Re: AMD/ATI Commits to open source drivers
AMD has always been OSS friendly. One of the first things that came into my head when I heard that AMD was buying ATI was that perhaps AMD might do the right thing by moving ATI to an open specs/source model once the merger had happened. Now we are seeing that perhaps this might actually happen.
AMD has had very good support for and from the Linux community over the years and has also had a good working relationship with the Linux kernel team. Intel has also had a good relationship with the kernel AND x.org teams. The natural question is who does AMD view as their main competitor, Intel or nVidia, and does this play into how they will handle the closed vs. open approach with regard to the GPU drivers and specs? My gut tells me that they view Intel as their main competitor and that they will eventually go open source/specs like Intel. The advantage that AMD/ATI have is that their graphics hardware is far more powerful than anything that Intel has available and if they do go the open specs/source route they will have a significant advantage over both Intel (because of having better hardware) and nVidia (because of the better relationship with the community) in the OSS market segment.

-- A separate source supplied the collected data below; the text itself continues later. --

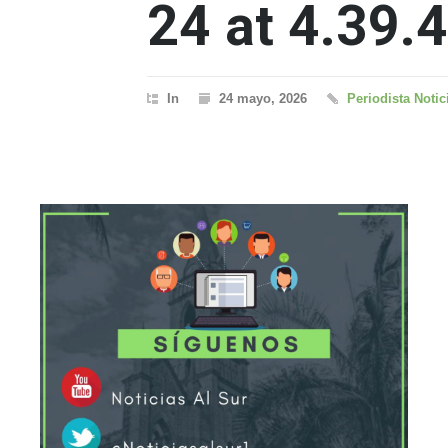
24 at 4.39.
In
24 mayo, 2026
Periodista Notic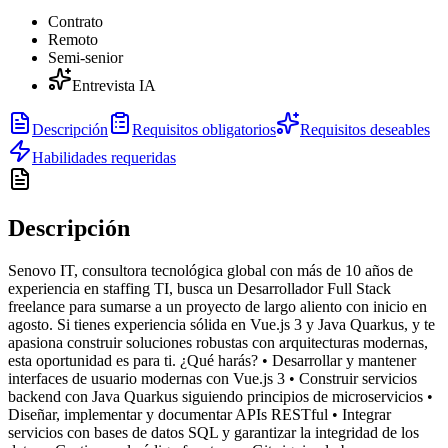
Contrato
Remoto
Semi-senior
Entrevista IA
Descripción
Requisitos obligatorios
Requisitos deseables
Habilidades requeridas
Descripción
Senovo IT, consultora tecnológica global con más de 10 años de
experiencia en staffing TI, busca un Desarrollador Full Stack
freelance para sumarse a un proyecto de largo aliento con inicio en
agosto. Si tienes experiencia sólida en Vue.js 3 y Java Quarkus, y te
apasiona construir soluciones robustas con arquitecturas modernas,
esta oportunidad es para ti. ¿Qué harás? • Desarrollar y mantener
interfaces de usuario modernas con Vue.js 3 • Construir servicios
backend con Java Quarkus siguiendo principios de microservicios •
Diseñar, implementar y documentar APIs RESTful • Integrar
servicios con bases de datos SQL y garantizar la integridad de los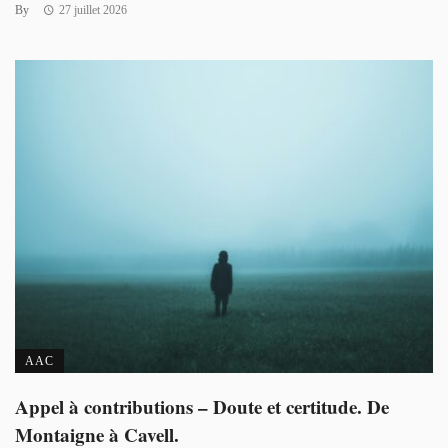
By
27 juillet 2026
AAC
Appel à contributions – Doute et certitude. De
Montaigne à Cavell.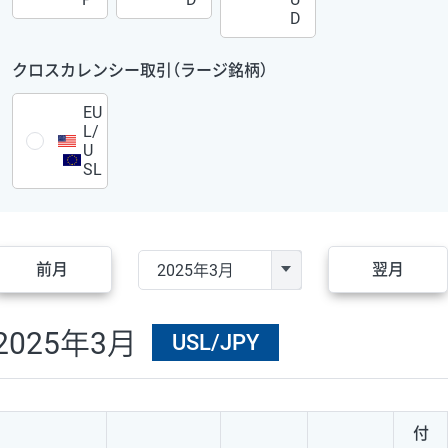
D
クロスカレンシー取引（ラージ銘柄）
EU
L/
U
SL
前月
翌月
2025年3月
USL/JPY
付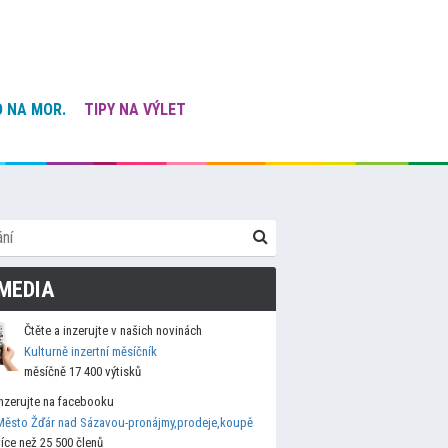
 NA MOR.
TIPY NA VÝLET
MEDIA
Čtěte a inzerujte v našich novinách
Kulturně inzertní měsíčník
měsíčně 17 400 výtisků
Inzerujte na facebooku
Město Žďár nad Sázavou-pronájmy,prodeje,koupě
více než 25 500 členů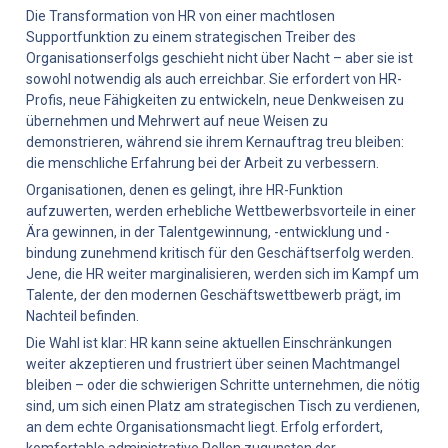
Die Transformation von HR von einer machtlosen 
Supportfunktion zu einem strategischen Treiber des 
Organisationserfolgs geschieht nicht über Nacht – aber sie ist 
sowohl notwendig als auch erreichbar. Sie erfordert von HR-
Profis, neue Fähigkeiten zu entwickeln, neue Denkweisen zu 
übernehmen und Mehrwert auf neue Weisen zu 
demonstrieren, während sie ihrem Kernauftrag treu bleiben: 
die menschliche Erfahrung bei der Arbeit zu verbessern.
Organisationen, denen es gelingt, ihre HR-Funktion 
aufzuwerten, werden erhebliche Wettbewerbsvorteile in einer 
Ära gewinnen, in der Talentgewinnung, -entwicklung und -
bindung zunehmend kritisch für den Geschäftserfolg werden. 
Jene, die HR weiter marginalisieren, werden sich im Kampf um 
Talente, der den modernen Geschäftswettbewerb prägt, im 
Nachteil befinden.
Die Wahl ist klar: HR kann seine aktuellen Einschränkungen 
weiter akzeptieren und frustriert über seinen Machtmangel 
bleiben – oder die schwierigen Schritte unternehmen, die nötig 
sind, um sich einen Platz am strategischen Tisch zu verdienen, 
an dem echte Organisationsmacht liegt. Erfolg erfordert, 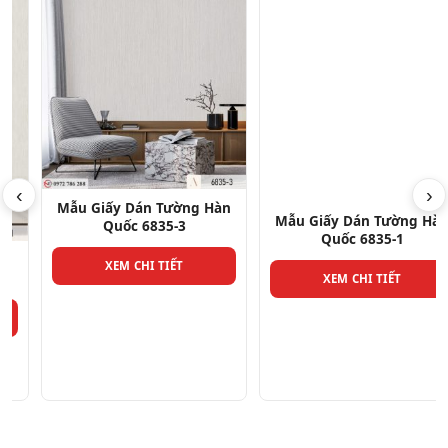
‹
›
Mẫu Giấy Dán Tường Hàn
Mẫu Giấy Dán Tường Hàn
Quốc 6835-3
Quốc 6835-1
XEM CHI TIẾT
XEM CHI TIẾT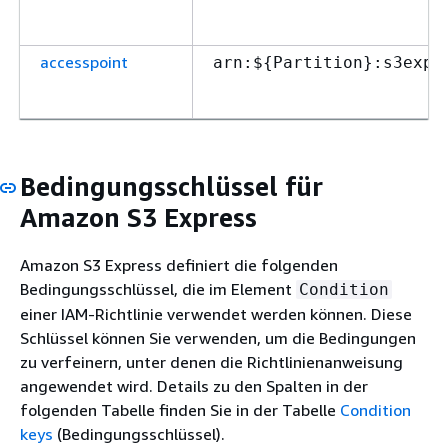
accesspoint
arn:$
{
Partition}:s3expr
Bedingungsschlüssel für
Amazon S3 Express
Amazon S3 Express definiert die folgenden
Bedingungsschlüssel, die im Element
Condition
einer IAM-Richtlinie verwendet werden können. Diese
Schlüssel können Sie verwenden, um die Bedingungen
zu verfeinern, unter denen die Richtlinienanweisung
angewendet wird. Details zu den Spalten in der
folgenden Tabelle finden Sie in der Tabelle
Condition
keys
(Bedingungsschlüssel).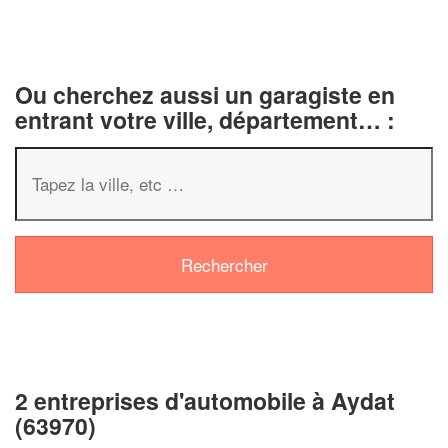
Ou cherchez aussi un garagiste en
entrant votre ville, département… :
✕
Vous êtes un
professionnel ?
2 entreprises d'automobile à Aydat
Augmentez votre
chiffre d'affai
(63970)
vos
tout en gagnant de
marges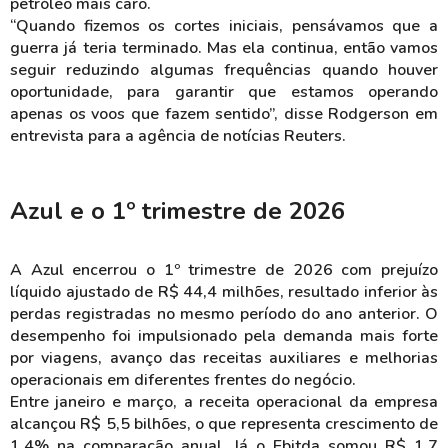
petróleo mais caro.
“Quando fizemos os cortes iniciais, pensávamos que a
guerra já teria terminado. Mas ela continua, então vamos
seguir reduzindo algumas frequências quando houver
oportunidade, para garantir que estamos operando
apenas os voos que fazem sentido”, disse Rodgerson em
entrevista para a agência de notícias Reuters.
Azul e o 1º trimestre de 2026
A Azul encerrou o 1º trimestre de 2026 com prejuízo
líquido ajustado de R$ 44,4 milhões, resultado inferior às
perdas registradas no mesmo período do ano anterior. O
desempenho foi impulsionado pela demanda mais forte
por viagens, avanço das receitas auxiliares e melhorias
operacionais em diferentes frentes do negócio.
Entre janeiro e março, a receita operacional da empresa
alcançou R$ 5,5 bilhões, o que representa crescimento de
1,4% na comparação anual. Já o Ebitda somou R$ 1,7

I have worked with another set of hardware vendors that make color measurement equipment and were competitors in their field. One of these also had a tradition, like AMD and Intel, of providing specifications that would allow OSS projects to interface to their devices. The other company had also done this in the past but had stopped doing this a few years ago and only offered closed source interface libraries. In addition, those libraries were only offered to the public for Windows and the Mac even though they had linux versions in house. About a year ago they merged and late last year dropped support for all of the devices that had open specs and basically became a closed source/specs shop. Their sales people were very surprised when I and other folks working in the application space that used these devices reacted negatively to the news of this change in company policy and they appear to be rethinking this at this time.
What most of us don't seem to realize is that the market share for Linux end user machines (non-server) has grown significantly over the last few years. In fact the installed base of end user (non-server) Linux machines was the same size as the Mac installed base in Dec of 2004 at about 2.8% of the installed base and was growing at a faster pace than the Mac user base. Projections at that time were that this would grow to 6% by the end of 2006 and 10% by 2010. My point being that many think that Linux on the desktop is a less than 1% market share sort of thing when in fact there are now more end user Linux boxes then there are Macs by a considerable margin. In spite of this all of these hardware vendors supply high quality Mac drivers but fail miserably when it comes to Linux. Seems kind of screwed up to me.
In any case I am optimistic that AMD actually understands this and that in the long run they will do the right thing and open up their GPU code and specs. Since this can only help them in the long run.